# Volvo 2018 Newport



## capecodda (Oct 6, 2009)

Finally catching up on some sleep.

We did volunteer work escorting the VOR into Newport. The boats started arriving at zero dark 30 on Tuesday AM in the fog. Despite the conditions, quite a few boats came out to greet them. After over 5000 miles it was extremely light conditions with an outgoing tide and extremely close. MAPFRE passed Brunel at the last turning mark maybe 200 yards from the finish. Vestas, home town boys were 3rd about only minutes behind the leaders. Dongfong only minutes behind Vestas.

It must have been agonizing for these crews after over 2 weeks at sea to be creeping into Newport for hours.

If any of you are coming out for the in port races or the departure for the UK, drop a note here or PM. We'll be working from Wednesday through Sunday next week. We'll look for you out there.

hhttps://photos.app.goo.gl/XgVkFYs4sUko4pDp9


----------



## ThereYouAre (Sep 21, 2016)

I'm thinking of heading up to Newport for the inshore race but I haven't made my mind up yet.

I still haven't finished watching the 5 hour drift into Newport on youtube. After this and the drift into port after the first leg where one boat had to use it's anchor to drag itself across the finish line, I think in the next edition each boat should be equipped with a single sculling oar.

Nice pictures btw.


-Hugh


----------



## CharlzO (Nov 12, 2013)

I'll be coming out for the In-Port race and to enjoy the race village for the day.

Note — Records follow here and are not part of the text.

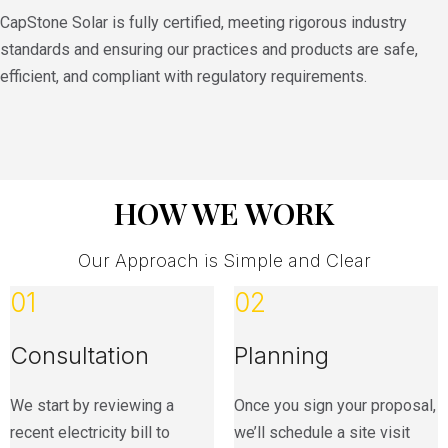
CapStone Solar is fully certified, meeting rigorous industry
standards and ensuring our practices and products are safe,
efficient, and compliant with regulatory requirements.
HOW WE WORK
Our Approach is Simple and Clear
01
02
Consultation
Planning
We start by reviewing a
Once you sign your proposal,
recent electricity bill to
we’ll schedule a site visit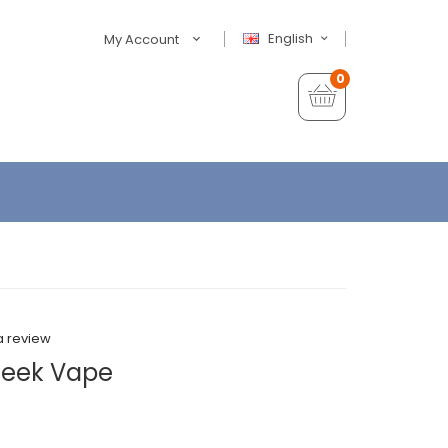
English
My Account
0
a review
 Geek Vape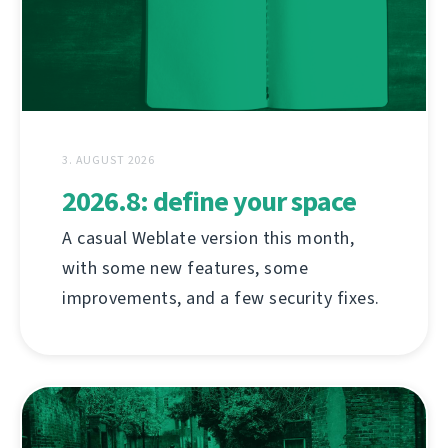
3. AUGUST 2026
2026.8: define your space
A casual Weblate version this month,
with some new features, some
improvements, and a few security fixes.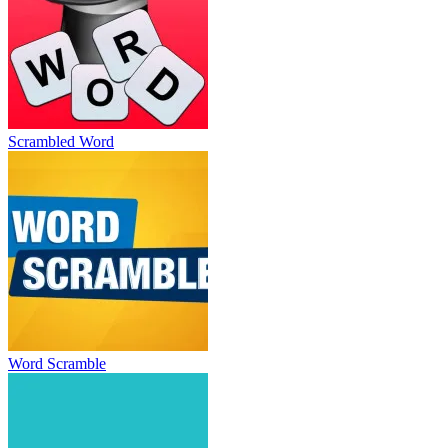
Scrambled Word
Word Scramble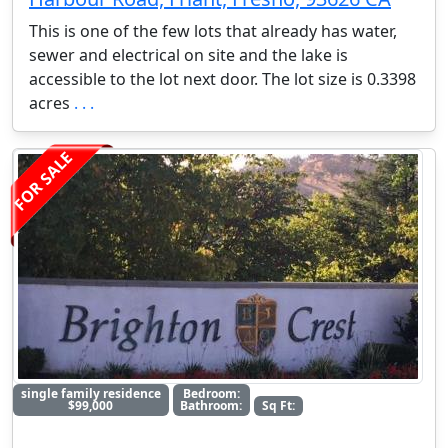
This is one of the few lots that already has water,
sewer and electrical on site and the lake is
accessible to the lot next door. The lot size is 0.3398
acres
. . .
FOR SALE
single family residence
Bedroom:
$99,000
Bathroom:
Sq Ft: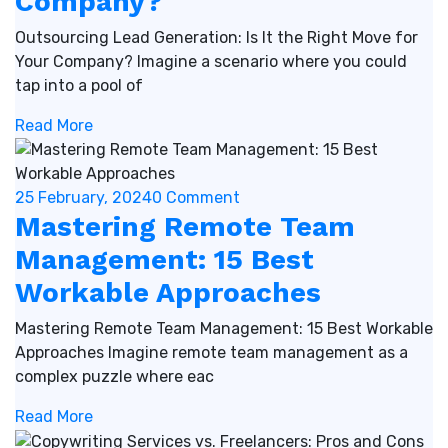
Company?
Outsourcing Lead Generation: Is It the Right Move for
Your Company? Imagine a scenario where you could
tap into a pool of
Read More
25 February, 2024
0 Comment
Mastering Remote Team
Management: 15 Best
Workable Approaches
Mastering Remote Team Management: 15 Best Workable
Approaches Imagine remote team management as a
complex puzzle where eac
Read More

Came out for the last edition, and can't wait to get back!


----------



## capecodda (Oct 6, 2009)

CharlzO said:


> I'll be coming out for the In-Port race and to enjoy the race village for the day. Came out for the last edition, and can't wait to get back!


I walked the race village yesterday. It's Disneyland for sailors. Great fun. The finish line is oriented for the in port races to be nice viewing from the village. CG Eagle is available for tours. Heineken, Mt Gay, and wine bars. Food truck. Big screens and separate booths for all the boats. Oh, and if you want a Volvo car or truck, you could look at those too .

Schedule next week.

Wednesday - VOR practice race
Thursday - VOR ProAm race
Friday - M32 ProAm race
Saturday - VOR in port race
Sunday - VOR departs for UK

We'll be worn out by Sunday night, but it will be fun!


----------



## capecodda (Oct 6, 2009)

OK, tomorrow it starts. VOR practice race at 2PM. Light NE winds.


----------



## capecodda (Oct 6, 2009)

Photos from Wednesday's practice race:

https://photos.app.goo.gl/ZmtldZz7YIRczYXq2


----------



## capecodda (Oct 6, 2009)

Today PROAM races at 12:30 and 16:15. Light NW this morning going to SW.


----------